Among the revelations:

  • Trump has granted 44 interviews to Fox News, compared to 10 to the other three major TV networks combined.
  • Fox host Sean Hannity has told colleagues that he speaks to the President virtually every night, after his show ends, at 10 p.m.
  • Trump has told confidants that he has ranked the loyalty of many reporters, on a scale of 1 to 10. Bret Baier, Fox News’ chief political anchor, is a 6; Hannity a solid 10. Steve Doocy, the co-host of “Fox & Friends,” is so adoring that Trump gives him a 12.
  • A Fox News reporter confirmed Trump’s hush money payment to porn star Stormy Daniels in the fall of 2016, before the presidential election. The network killed the story. The reporter told colleagues that she was told, “Good reporting, kiddo. But Rupert wants Donald Trump to win. So just let it go.”
  • Trump ordered Gary Cohn, then the director of the National Economic Council, to pressure the Justice Department to intervene to stop AT&T from buying Time Warner, which owns CNN. Trump reportedly told his chief of staff: “I’ve been telling Cohn to get this lawsuit filed and nothing’s happened! I’ve mentioned it fifty times. And nothing’s happened. I want to make sure it’s filed. I want that deal blocked!”

Updated

Hickenlooper announces bid for president

Former Colorado Gov. John Hickenlooper jumped into the race for president this morning.

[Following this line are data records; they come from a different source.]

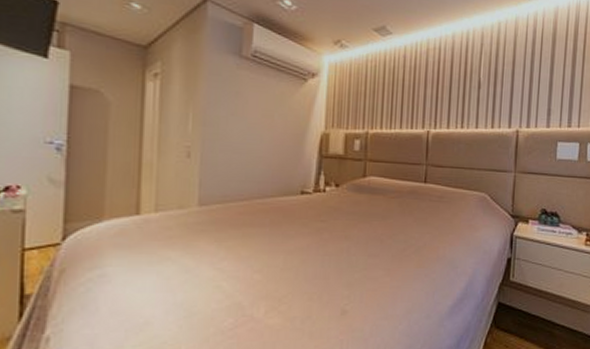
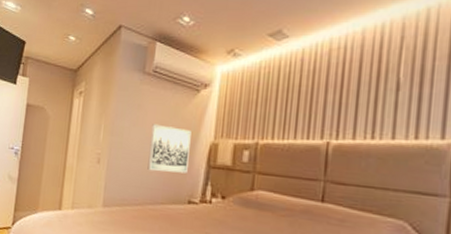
wall art: none [252,113,300,164] -> present [147,124,191,174]

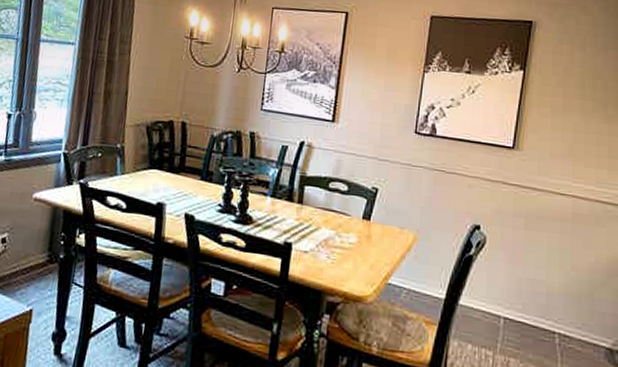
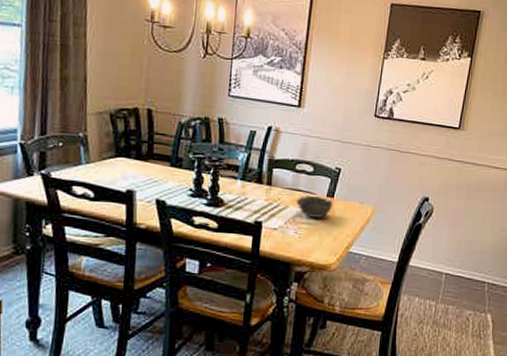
bowl: none [329,216,369,243] -> present [296,195,333,218]

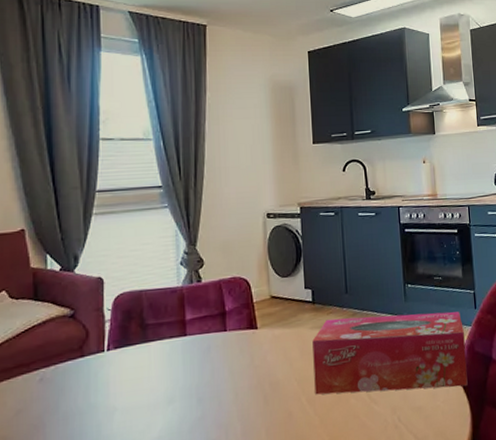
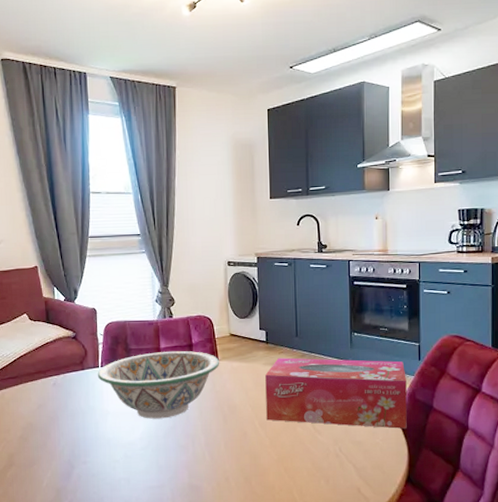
decorative bowl: none [102,320,259,411] -> present [97,351,220,419]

In a kickoff video, the Democrat touts his accomplishments in two terms as governor, including an improving economy and requiring universal background checks to buy guns.

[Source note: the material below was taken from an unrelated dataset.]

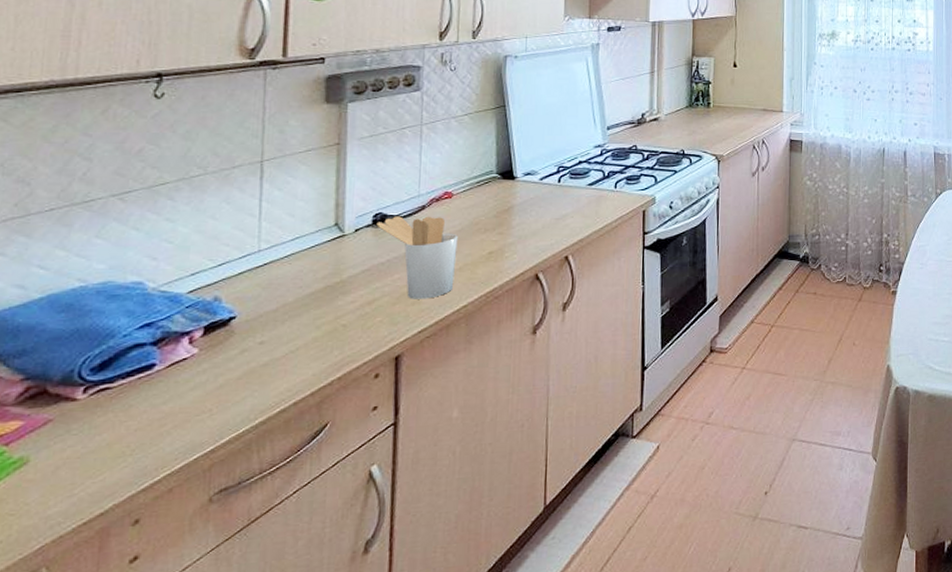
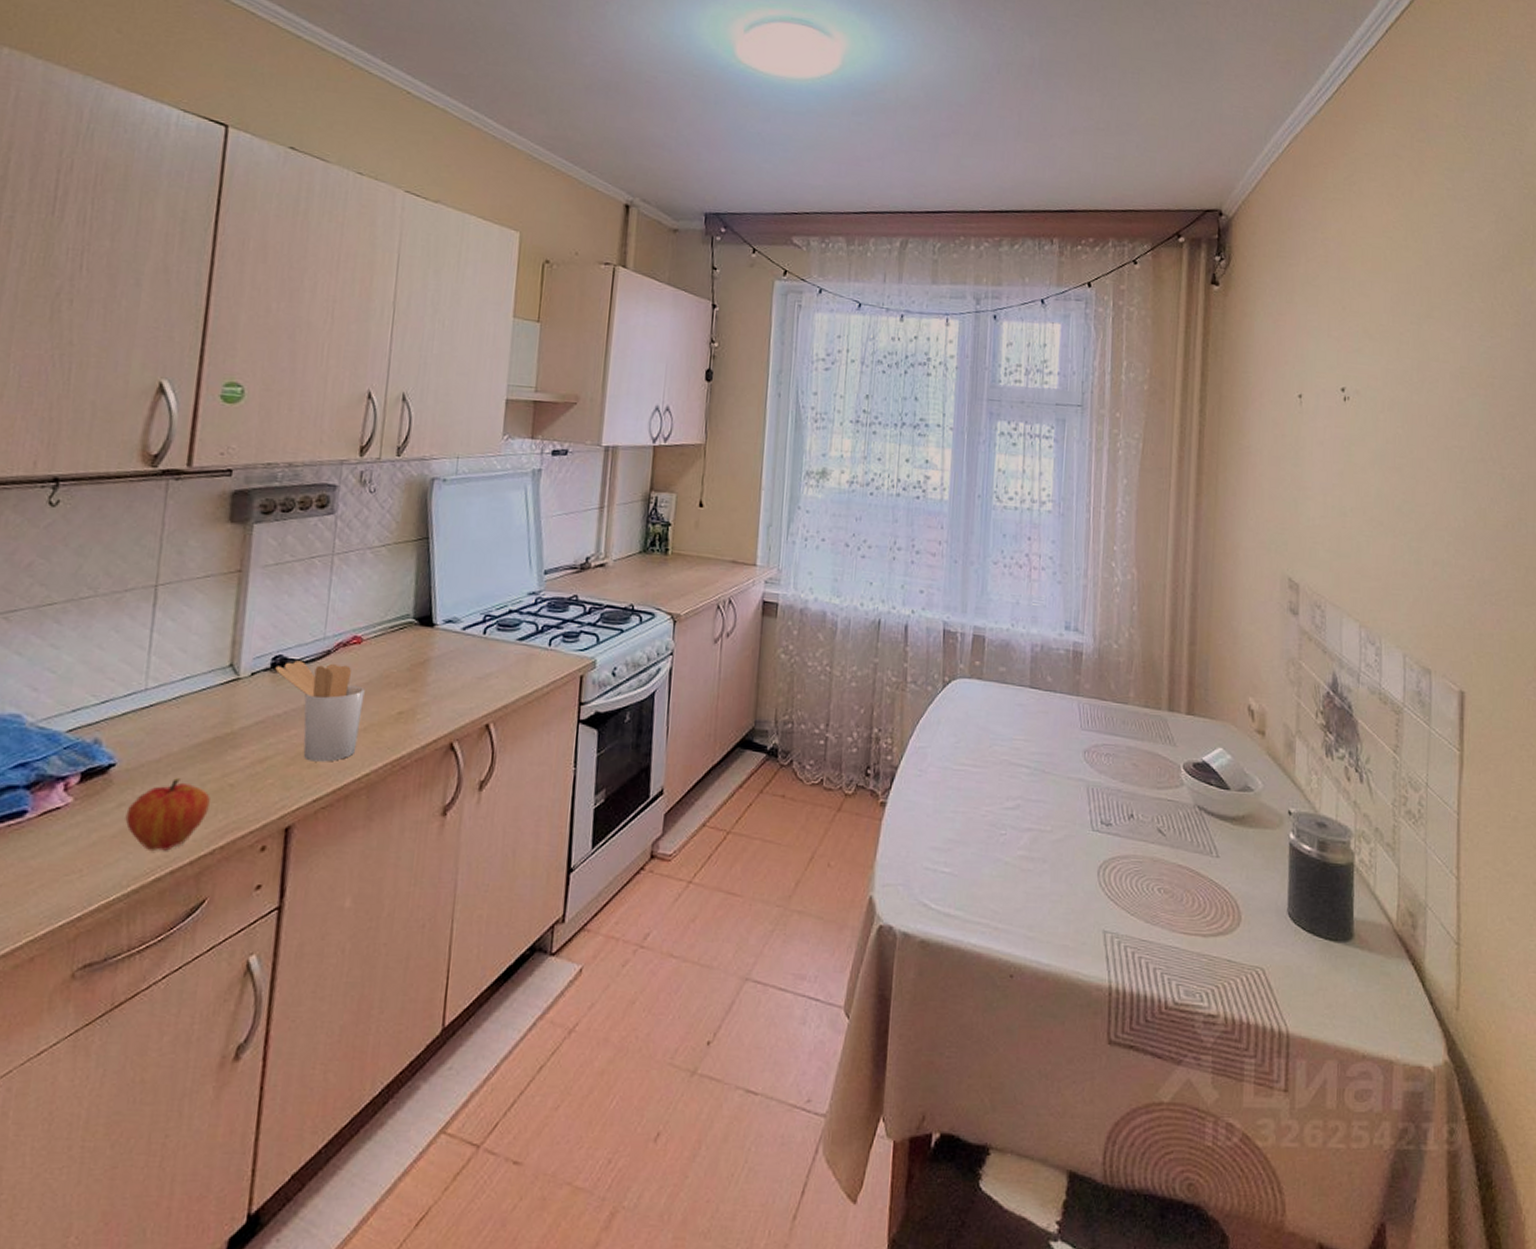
fruit: none [248,324,326,388] -> present [125,778,210,852]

“We’re facing a crisis that threatens everything we stand for,” he said. “We need dreamers in Washington, but we also need to get things done.”

He plans a kickoff rally at Denver’s Civic Center Park on Thursday.

Meanwhile, former Attorney General Eric Holder announced this morning that he will NOT run for president.

In a Washington Post op-ed, the attorney general under President Barack Obama said he would continue working on a project to combat gerrymandering in the drawing of political district lines.

“With the depth and diversity of the current field of candidates (and those who may still join), we will have a host of good options,” he wrote of the crowded 2020 Democratic primary, arguing the next president must be committed to combating climate change, immigration reform, criminal justice reform, healing the nation’s divisions, and protecting voting rights.